O QUE FAZER 1 –
Segundo o texto de origem, em que data e em que página do DSF o discurso foi publicado?
O QUE FAZER 2 –
Nos registros, copie tudo desde a linha que contém "Más de 250 obras seleccionadas" até a linha que contém "seleccionada, gráficamente sobre", substituindo "usuarios" por "visitantes" e mantendo o resto igual. Entregue apenas essas linhas.

TEXTO DE ORIGEM –
§

Discurso durante a 145ª Sessão Deliberativa Ordinária, no Senado Federal

Considerações sobre a resistência de setores do Governo ao projeto de correção da tabela de incidência do Imposto de Renda de Pessoa Física.

Autor
Edison Lobão (PFL - Partido da Frente Liberal/MA)
Nome completo: Edison Lobão
Casa
Senado Federal
Tipo
Discurso
Resumo por assunto
TRIBUTOS.:
  • Considerações sobre a resistência de setores do Governo ao projeto de correção da tabela de incidência do Imposto de Renda de Pessoa Física.
Publicação
Publicação no DSF de 31/10/2001 - Página 26871
Assunto
Outros > TRIBUTOS.
Indexação
  • CRITICA, PROJETO, GOVERNO FEDERAL, CORREÇÃO, TABELA, IMPOSTO DE RENDA, PESSOA FISICA, PREJUIZO, INJUSTIÇA, CLASSE MEDIA.
  • ANALISE, DECLARAÇÃO, MARTUS TAVARES, MINISTRO DE ESTADO, MINISTERIO DO ORÇAMENTO E GESTÃO (MOG), CORREÇÃO, TABELA, IMPOSTO DE RENDA, PESSOA FISICA, PREJUIZO, ARRECADAÇÃO, REDUÇÃO, PRODUTO INTERNO BRUTO (PIB), ECONOMIA NACIONAL, ESCLARECIMENTOS, NECESSIDADE, COMPENSAÇÃO, AUMENTO, TRIBUTAÇÃO, CONSUMO.

§

OS DADOS –
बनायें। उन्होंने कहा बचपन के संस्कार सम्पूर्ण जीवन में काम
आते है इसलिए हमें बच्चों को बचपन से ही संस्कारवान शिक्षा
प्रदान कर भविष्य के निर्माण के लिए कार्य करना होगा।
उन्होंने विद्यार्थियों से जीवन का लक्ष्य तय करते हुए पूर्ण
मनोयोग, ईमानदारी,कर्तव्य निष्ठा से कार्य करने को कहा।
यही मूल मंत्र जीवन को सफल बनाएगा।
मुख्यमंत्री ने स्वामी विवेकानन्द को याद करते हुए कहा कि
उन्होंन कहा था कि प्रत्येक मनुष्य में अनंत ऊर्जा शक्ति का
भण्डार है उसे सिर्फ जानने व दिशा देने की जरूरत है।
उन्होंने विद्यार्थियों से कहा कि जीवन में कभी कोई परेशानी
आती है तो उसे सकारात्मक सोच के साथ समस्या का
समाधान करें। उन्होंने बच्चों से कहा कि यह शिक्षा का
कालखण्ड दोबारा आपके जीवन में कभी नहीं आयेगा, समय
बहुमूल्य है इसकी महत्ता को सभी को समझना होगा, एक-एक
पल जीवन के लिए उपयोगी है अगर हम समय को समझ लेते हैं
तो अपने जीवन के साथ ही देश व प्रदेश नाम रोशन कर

§

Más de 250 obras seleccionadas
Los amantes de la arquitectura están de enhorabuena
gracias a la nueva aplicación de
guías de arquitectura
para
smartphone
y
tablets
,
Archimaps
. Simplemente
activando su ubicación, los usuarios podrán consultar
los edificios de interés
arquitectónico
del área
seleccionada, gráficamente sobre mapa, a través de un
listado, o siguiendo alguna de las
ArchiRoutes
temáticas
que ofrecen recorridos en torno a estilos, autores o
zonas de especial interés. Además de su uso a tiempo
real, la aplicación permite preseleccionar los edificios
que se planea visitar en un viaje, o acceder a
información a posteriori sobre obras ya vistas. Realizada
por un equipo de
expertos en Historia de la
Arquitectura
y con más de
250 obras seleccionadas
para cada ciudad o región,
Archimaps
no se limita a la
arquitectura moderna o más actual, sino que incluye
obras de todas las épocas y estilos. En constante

§

RESPOSTA ESCRITA 1 –
Em 31/10/2001, na página 26871.

RESPOSTA ESCRITA 2 –
Más de 250 obras seleccionadas
Los amantes de la arquitectura están de enhorabuena
gracias a la nueva aplicación de
guías de arquitectura
para
smartphone
y
tablets
,
Archimaps
. Simplemente
activando su ubicación, los visitantes podrán consultar
los edificios de interés
arquitectónico
del área
seleccionada, gráficamente sobre mapa, a través de un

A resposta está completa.